The growingly higher allocations for education and health sectors over the years are noted to be going mainly to maintaining routine services and to providing for pay and other benefits for the govt. personnel working in both sectors. Higher salaries, subventions and other operational expenditures of recurring types do mostly account for growing budgetary allocations. But the outcome of such expenditures, in terms of benefits for the people who are intended to be the beneficiaries thereof, remain doubtful in many areas, providing enough reasons for raising questions about value-for-money. Thus, in the government-administered health facilities, particularly in the countryside, the services being provided to the people at large remain poor and the coverage has hardly expanded, in real terms, over the years. Even the doctors and health personnel who are posted at such hospitals and health centres, are found absent in many cases. Medicines are not available. Available healthcare facilities, developed at the cost to public exchequer, do largely remain unutilised. Likewise, in education sector, it needs an assessment how much has been going to creation of physical or infrastructural facilities like buildings, laboratories , etc. to add to real capacities in this sector.
Increasing the spending in a sector, specially on one as vital as education or health, creates the expectation of a similar enhancement of the payoff or returns from it. For example, in the context of Bangladesh, satisfaction need not be taken that higher allocations and spending on education or health is leading to advancement of the underlying objective behind such spending : improving the general conditions of health and nutritional status of the people at the grassroots and ensuring them access, in greater numbers, to public healthcare facilities on both preventive and curative sides, the creation of quality human resources or even human resources in general.
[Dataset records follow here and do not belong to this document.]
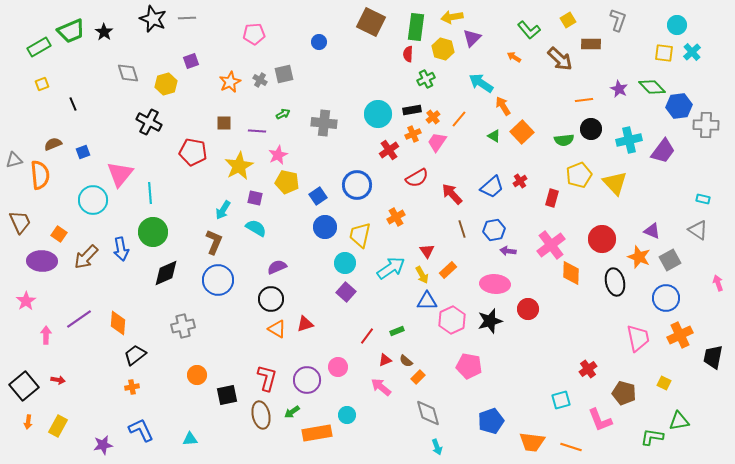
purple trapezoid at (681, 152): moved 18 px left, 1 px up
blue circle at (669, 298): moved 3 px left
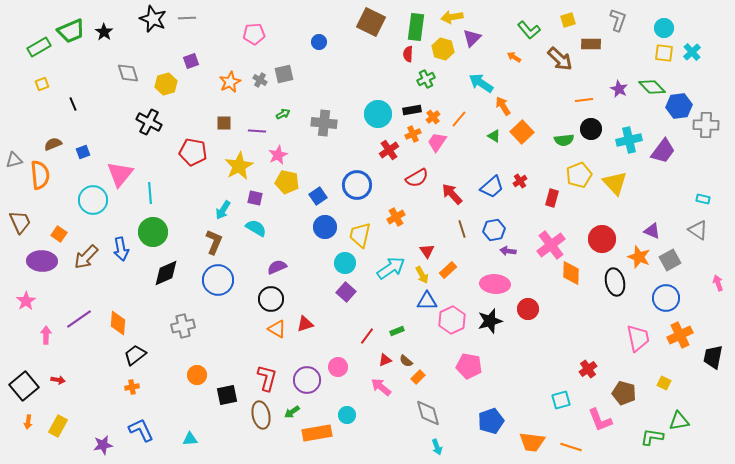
yellow square at (568, 20): rotated 14 degrees clockwise
cyan circle at (677, 25): moved 13 px left, 3 px down
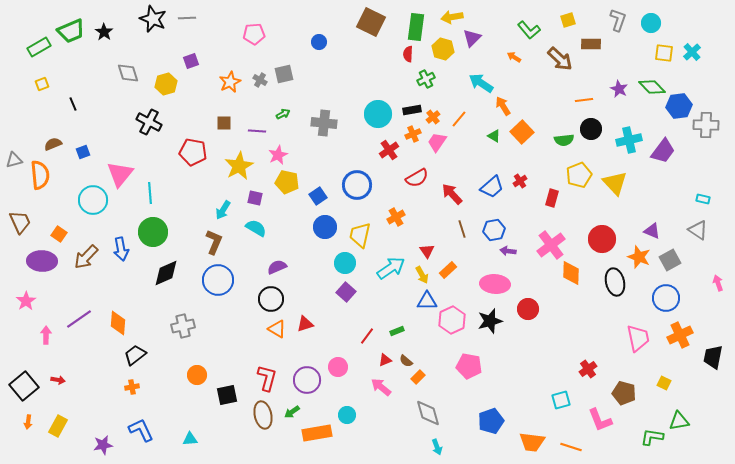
cyan circle at (664, 28): moved 13 px left, 5 px up
brown ellipse at (261, 415): moved 2 px right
Particularly in education sector, it is worthwhile to note that technical education has remained a neglected area. A great deal of the resources spent on education are wasted on creating only generalists of a modern economy. And, spending on health that has been at the top of allocations for a long time, has also really not meant any significant improvement of services in the publicly-run medical and health care system. This heightens the need for improving efficiency in the publicly-run medical and health care facilities. It is not that the number of such facilities is grossly insufficient. But it is the standard of service or care in them which falls far short of the expectation.
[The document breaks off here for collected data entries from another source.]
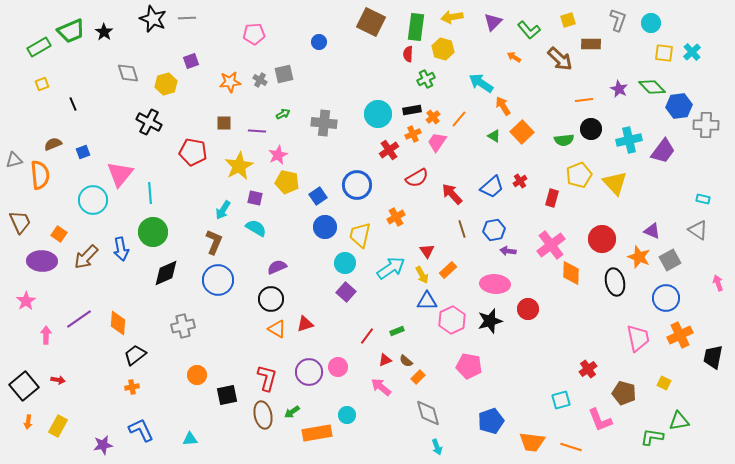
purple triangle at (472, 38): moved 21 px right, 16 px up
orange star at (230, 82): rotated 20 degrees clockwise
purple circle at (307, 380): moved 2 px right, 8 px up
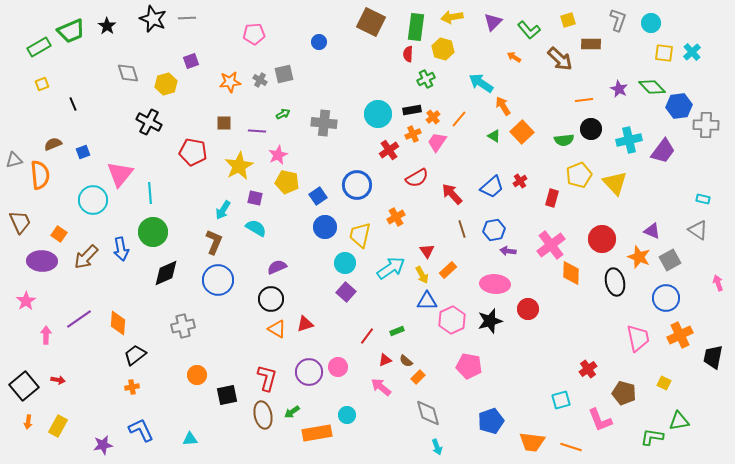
black star at (104, 32): moved 3 px right, 6 px up
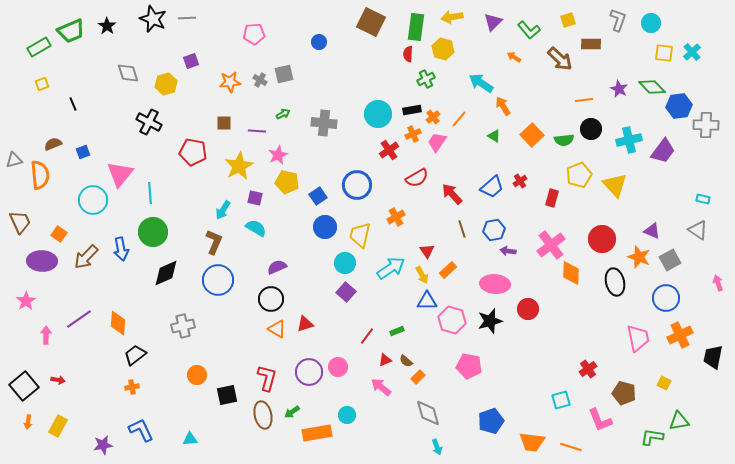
orange square at (522, 132): moved 10 px right, 3 px down
yellow triangle at (615, 183): moved 2 px down
pink hexagon at (452, 320): rotated 20 degrees counterclockwise
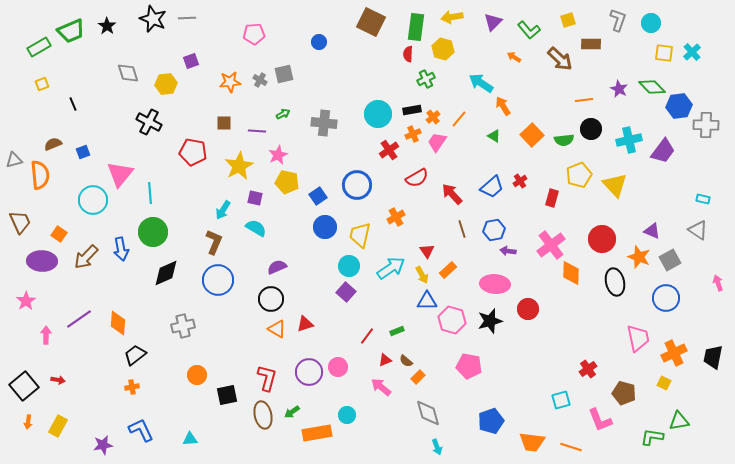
yellow hexagon at (166, 84): rotated 10 degrees clockwise
cyan circle at (345, 263): moved 4 px right, 3 px down
orange cross at (680, 335): moved 6 px left, 18 px down
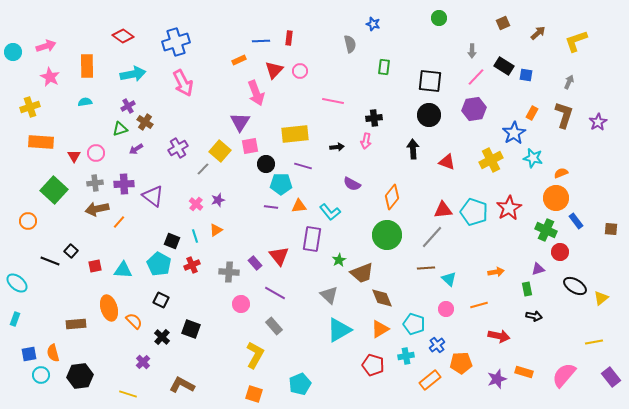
Besides, it is also a pressing need to increase spending to create awareness among people about the preventive sides in the health sector to major diseases and also about nutritional needs. Targeted spending is necessary to increase health and nutritional awareness. Programmes such as large scale distribution of nutritional supplements and advice should be introduced. Furthermore, the population control and related services call for higher spending as well as the greatest care to ensure true efficiency in their operations.
The spending in social sectors are often underestimated for their worth. The same may not immediately reflect value in the form of tangible output. Health gains or vitality of the workforce and creation of human resources are intangibles that form over periods of time and their impacts are not readily noted. But the same are critically important for making economic advancement over the long run. Therefore, appropriate spending on them but with quality is fully justified.